▶ [ABOUT THIS TASK]: Could you please find each line in the records that contains the word "Mountain" and copy it?

--- EXTRACTED DATA Enclosed Below ---

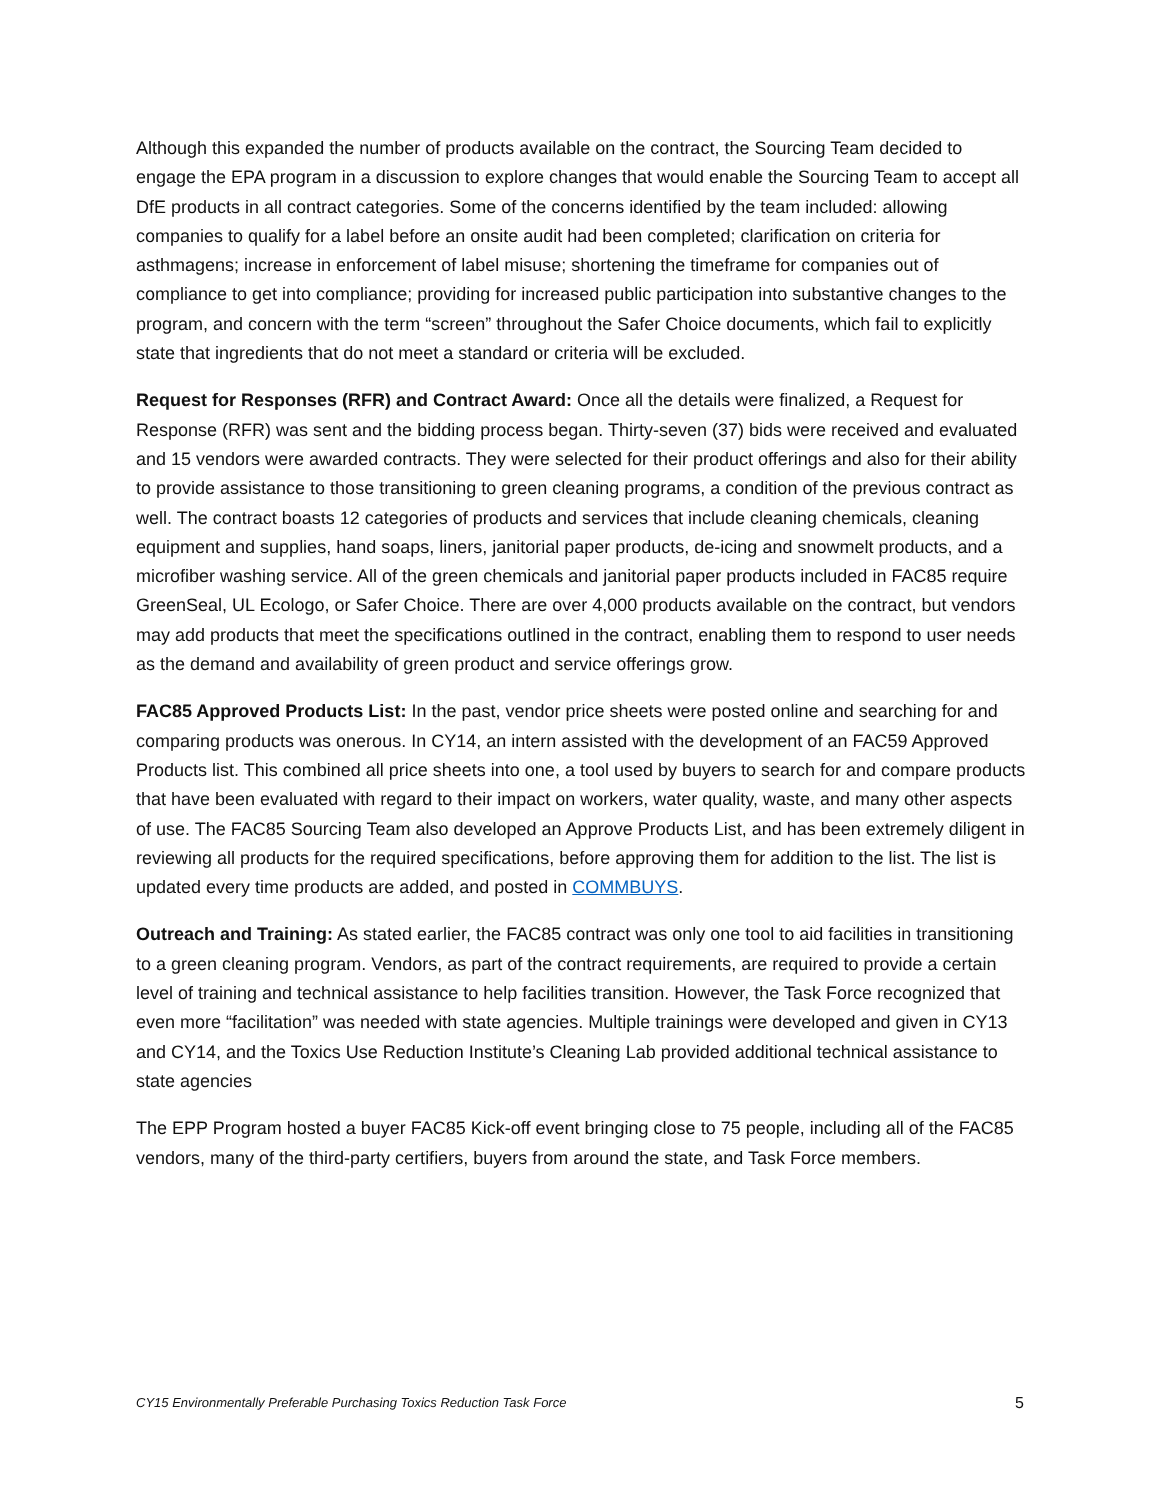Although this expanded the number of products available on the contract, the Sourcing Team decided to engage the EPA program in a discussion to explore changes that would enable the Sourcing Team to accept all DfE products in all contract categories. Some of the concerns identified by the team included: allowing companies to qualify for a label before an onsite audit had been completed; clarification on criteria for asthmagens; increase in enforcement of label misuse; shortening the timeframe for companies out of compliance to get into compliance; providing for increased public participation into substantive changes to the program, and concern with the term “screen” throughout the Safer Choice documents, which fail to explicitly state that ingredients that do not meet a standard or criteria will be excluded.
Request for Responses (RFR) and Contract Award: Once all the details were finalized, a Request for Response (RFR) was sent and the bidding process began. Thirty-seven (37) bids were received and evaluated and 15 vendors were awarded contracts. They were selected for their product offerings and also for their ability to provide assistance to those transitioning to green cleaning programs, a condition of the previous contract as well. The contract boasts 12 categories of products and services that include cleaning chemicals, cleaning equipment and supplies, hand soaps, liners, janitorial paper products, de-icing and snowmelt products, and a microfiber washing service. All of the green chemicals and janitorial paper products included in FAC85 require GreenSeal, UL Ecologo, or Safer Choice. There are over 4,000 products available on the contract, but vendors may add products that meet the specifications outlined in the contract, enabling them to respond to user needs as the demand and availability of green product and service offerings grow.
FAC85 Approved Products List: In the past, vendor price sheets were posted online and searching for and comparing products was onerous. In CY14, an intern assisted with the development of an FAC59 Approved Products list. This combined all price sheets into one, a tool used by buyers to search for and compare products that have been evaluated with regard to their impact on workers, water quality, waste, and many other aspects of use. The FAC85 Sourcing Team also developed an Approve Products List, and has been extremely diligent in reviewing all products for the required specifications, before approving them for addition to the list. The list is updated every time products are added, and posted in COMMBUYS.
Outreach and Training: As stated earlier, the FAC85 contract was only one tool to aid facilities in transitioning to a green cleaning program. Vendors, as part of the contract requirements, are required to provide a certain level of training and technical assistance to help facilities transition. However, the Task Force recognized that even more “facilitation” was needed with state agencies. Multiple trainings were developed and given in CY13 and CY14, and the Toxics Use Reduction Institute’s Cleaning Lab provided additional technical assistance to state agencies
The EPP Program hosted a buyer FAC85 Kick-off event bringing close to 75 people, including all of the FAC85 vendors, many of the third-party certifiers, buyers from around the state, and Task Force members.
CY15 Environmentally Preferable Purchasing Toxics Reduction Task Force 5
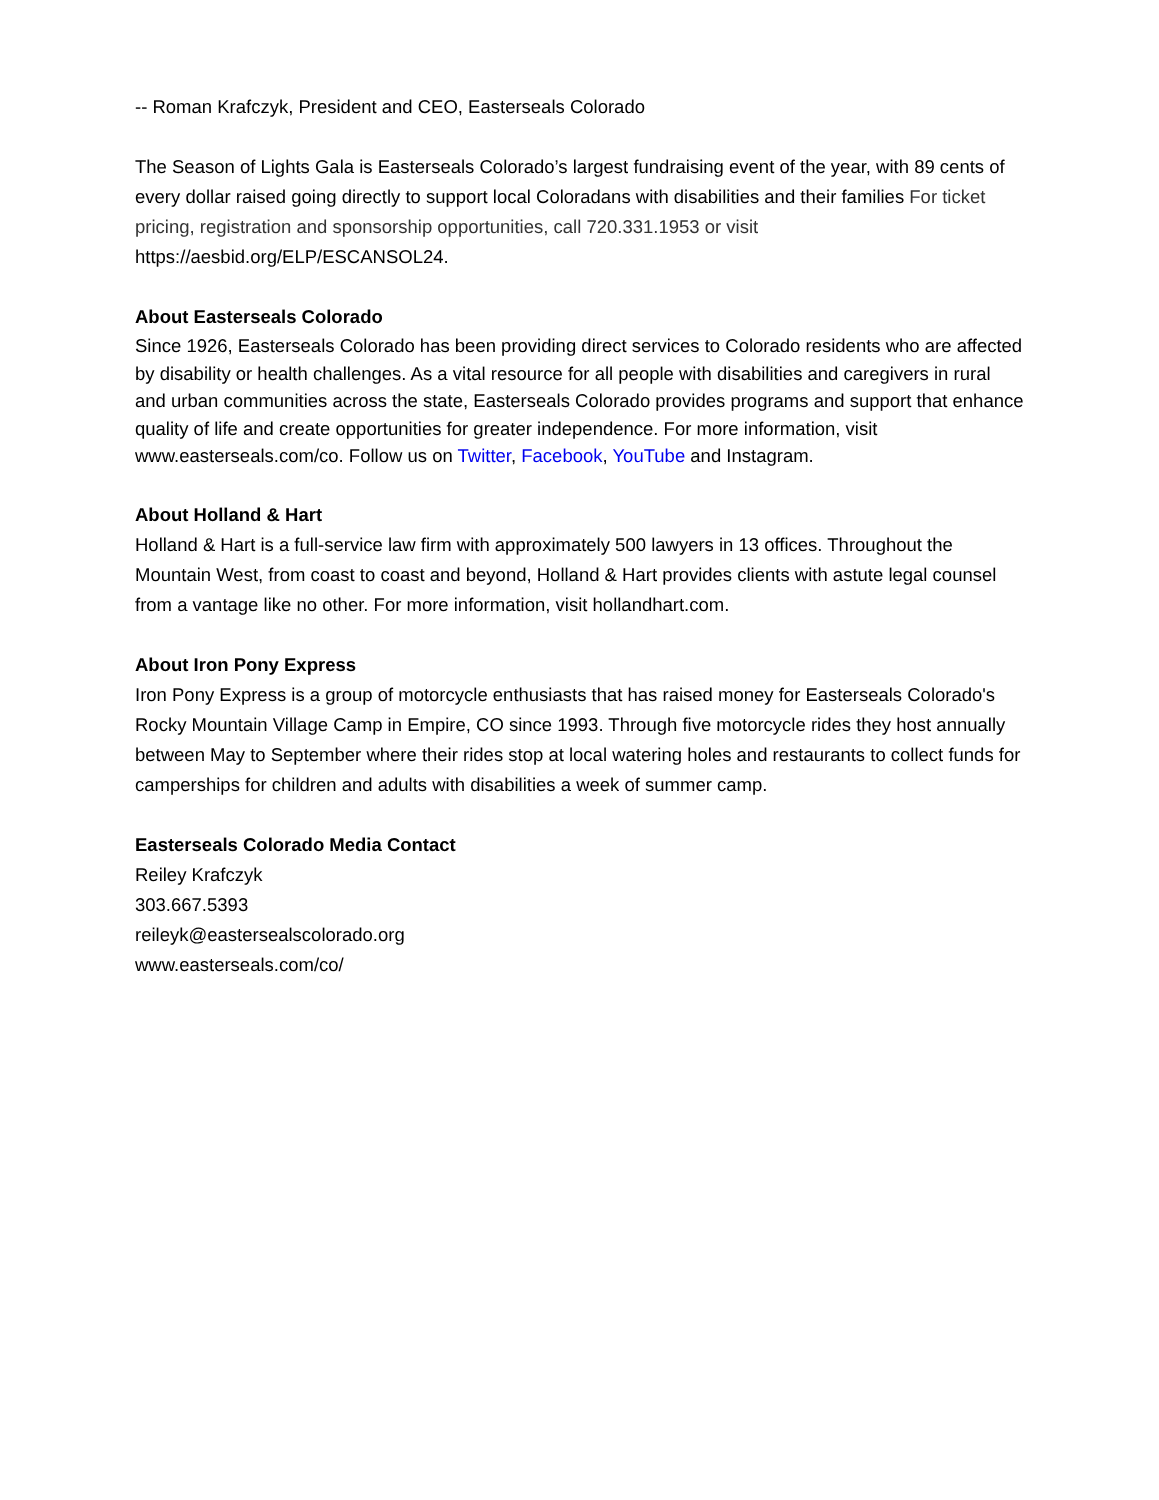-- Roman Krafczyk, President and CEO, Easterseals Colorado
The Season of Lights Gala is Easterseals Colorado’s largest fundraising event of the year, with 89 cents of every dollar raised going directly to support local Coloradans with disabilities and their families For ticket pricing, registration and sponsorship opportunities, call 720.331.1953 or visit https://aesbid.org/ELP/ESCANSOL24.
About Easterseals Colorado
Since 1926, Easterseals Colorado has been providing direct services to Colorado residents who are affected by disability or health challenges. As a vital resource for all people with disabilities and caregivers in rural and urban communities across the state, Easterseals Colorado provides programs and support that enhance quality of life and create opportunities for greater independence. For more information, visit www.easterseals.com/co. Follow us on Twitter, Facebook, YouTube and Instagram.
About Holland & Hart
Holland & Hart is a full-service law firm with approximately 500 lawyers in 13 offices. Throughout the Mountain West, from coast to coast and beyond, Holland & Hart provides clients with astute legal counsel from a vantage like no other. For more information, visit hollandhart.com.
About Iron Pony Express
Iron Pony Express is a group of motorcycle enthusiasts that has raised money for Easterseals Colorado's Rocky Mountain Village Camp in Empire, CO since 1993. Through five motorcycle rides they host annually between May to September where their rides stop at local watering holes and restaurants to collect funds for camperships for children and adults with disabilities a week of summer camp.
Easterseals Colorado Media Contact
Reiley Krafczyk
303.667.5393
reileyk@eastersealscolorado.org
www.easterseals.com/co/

--- End of Enclosed EXTRACTED DATA ---

▶ [EXERCISE ANSWER]:
Holland & Hart is a full-service law firm with approximately 500 lawyers in 13 offices. Throughout the Mountain West, from coast to coast and beyond, Holland & Hart provides clients with astute legal counsel from a vantage like no other. For more information, visit hollandhart.com.
Iron Pony Express is a group of motorcycle enthusiasts that has raised money for Easterseals Colorado's Rocky Mountain Village Camp in Empire, CO since 1993. Through five motorcycle rides they host annually between May to September where their rides stop at local watering holes and restaurants to collect funds for camperships for children and adults with disabilities a week of summer camp.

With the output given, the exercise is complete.